===== EXTRACTED MATERIAL

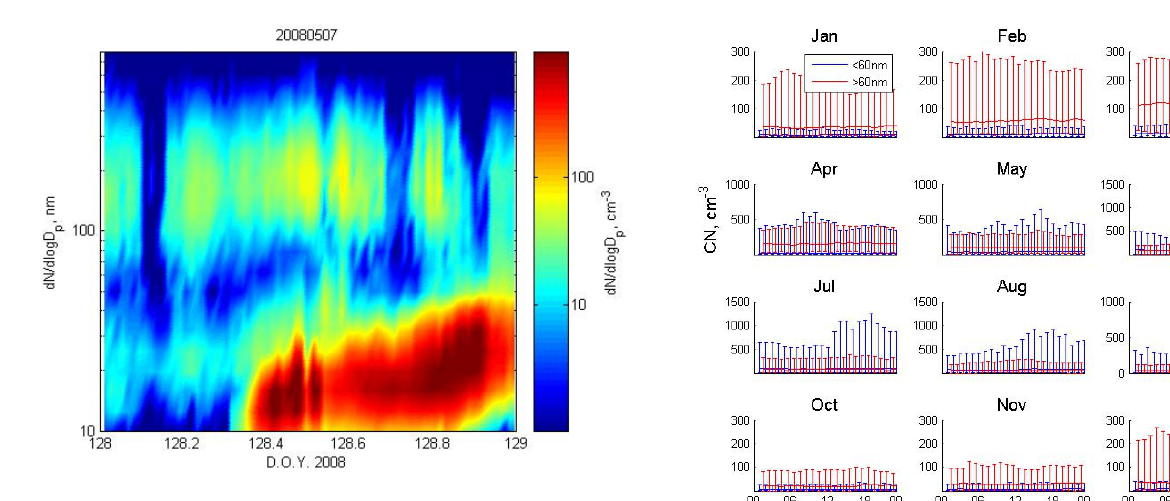
Fig. 9. Example of an Arctic nucleation event as observed 7 May 2008. dN/dlog D p (cm − 3 ) versus decimal day of year (D.O.Y.).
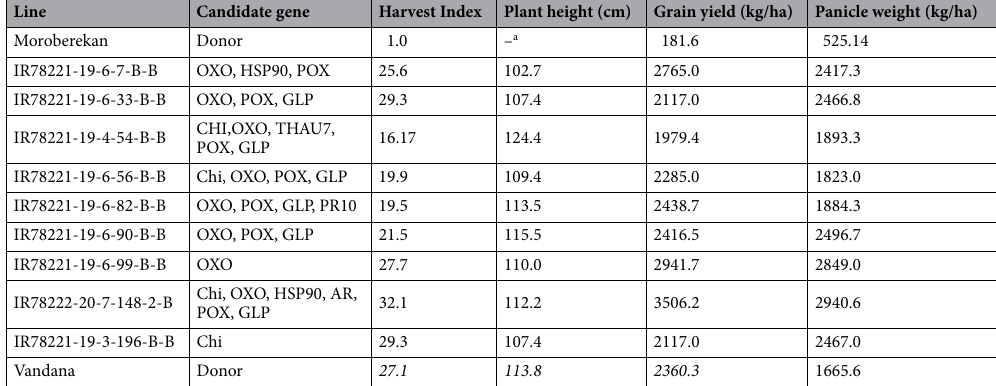
Table 3. Means of agronomic traits evaluated under drought condition of selected F 6 Vandana/Morobekan intermated lines with resistance to field blast and the candidate genes detected in the genomes. The lines were exposed to less than 10 cm rainfall for at least 30 days during the reproductive stage at IRRI, 2004 wet season. a No data.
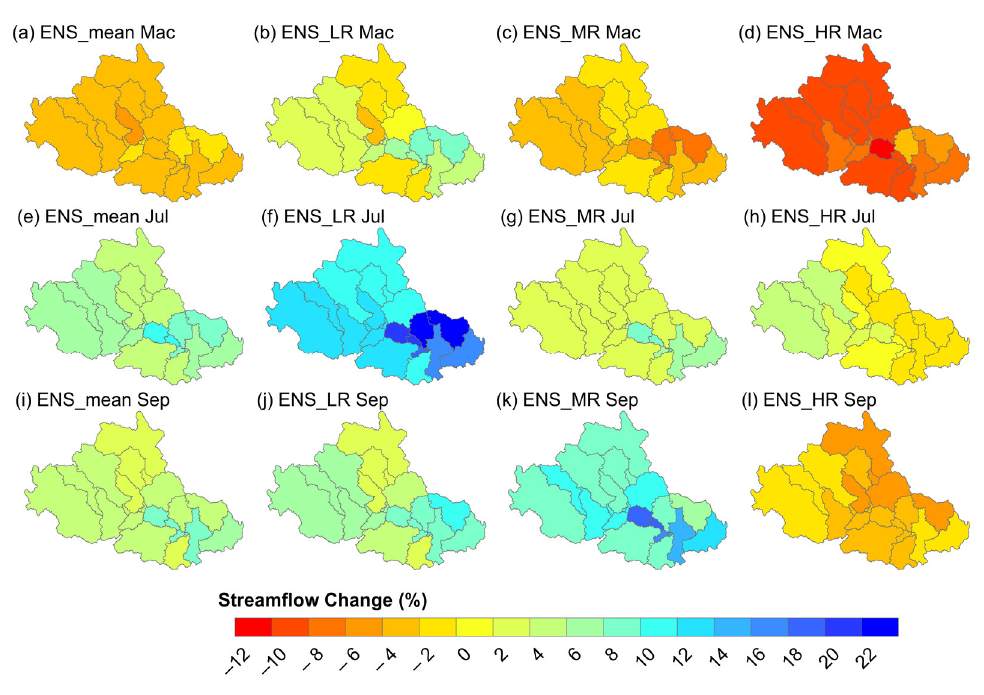
Figure 7. The spatial percent change of monthly streamflow during the dry periods of March ( a , b , c , d ), July ( e , f , g , h ) and September ( i , j , k , l ) projected by the CMIP6 HighResMIP models.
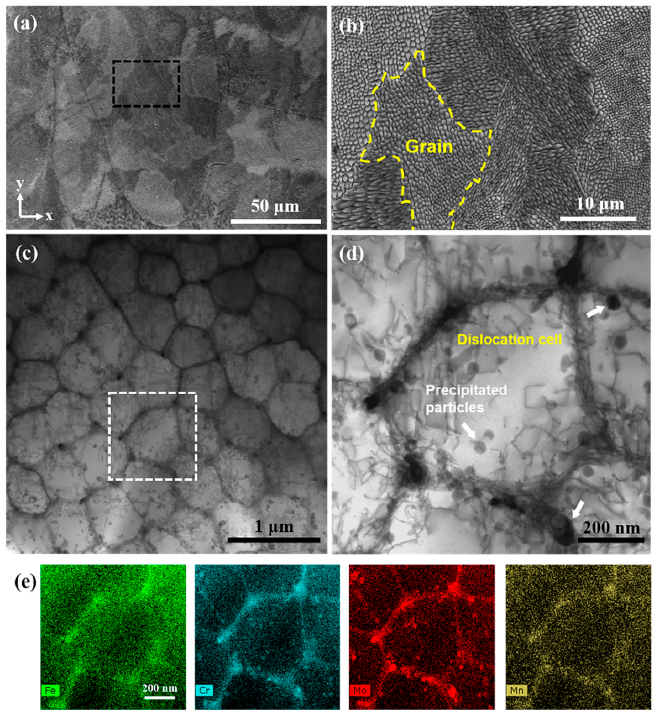
Figure 2. Microstructures of the as-fabricated GH3536 superalloy. ( a , b ) SEM images show the typical microstructure perpendicular to the building direction of L-PBF. ( c ) Bright-field STEM image shows the structure of dislocation cells with some precipitates. ( d ) Zoomed-in area marked by the white rectangle in ( c ). ( e ) Element-distribution maps of the selected area in ( c ), demonstrating the element segregation at the walls of dislocation cells.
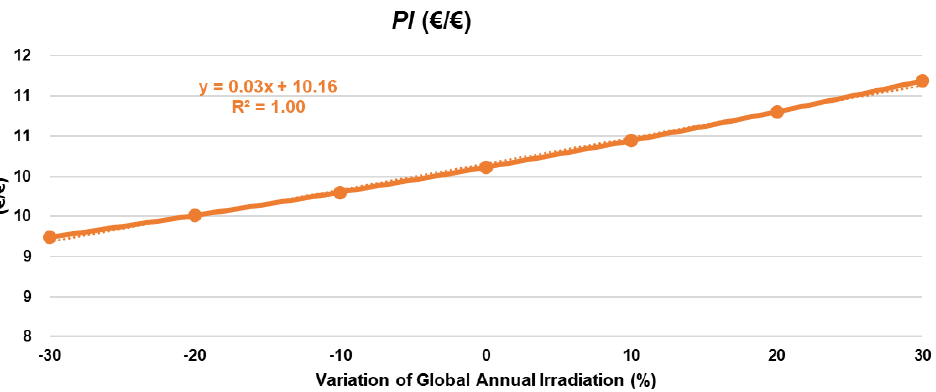
Figure 7. Profitability index of the PVDS obtained for a variation in the global annual irradiation between −3 0% and 30% from the base case value.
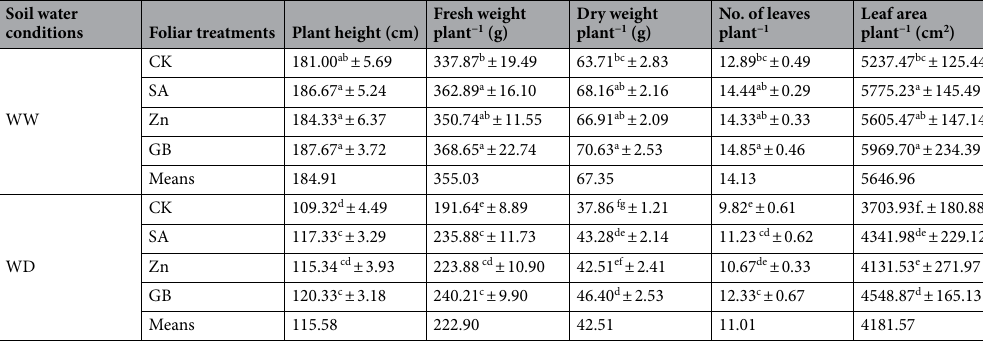
Table 1. Effect of soil water conditions and foliar treatments on plant height, fresh weight, dry weight, number of leaves, and leaf area. Values are means (± SE) of three replicates. For L.S.D.’s results, means with different letters indicate that means are different at 95% confidence level. WW, well-watered; WD, water-deficient; CK, control (double distilled water); SA, salicylic acid; Zn, Zinc; GB, Glycine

==========

Whenever a line above holds the word "selected", include it in your count, and report nothing but that count.

**ANSWER TO THE EXERCISE**
2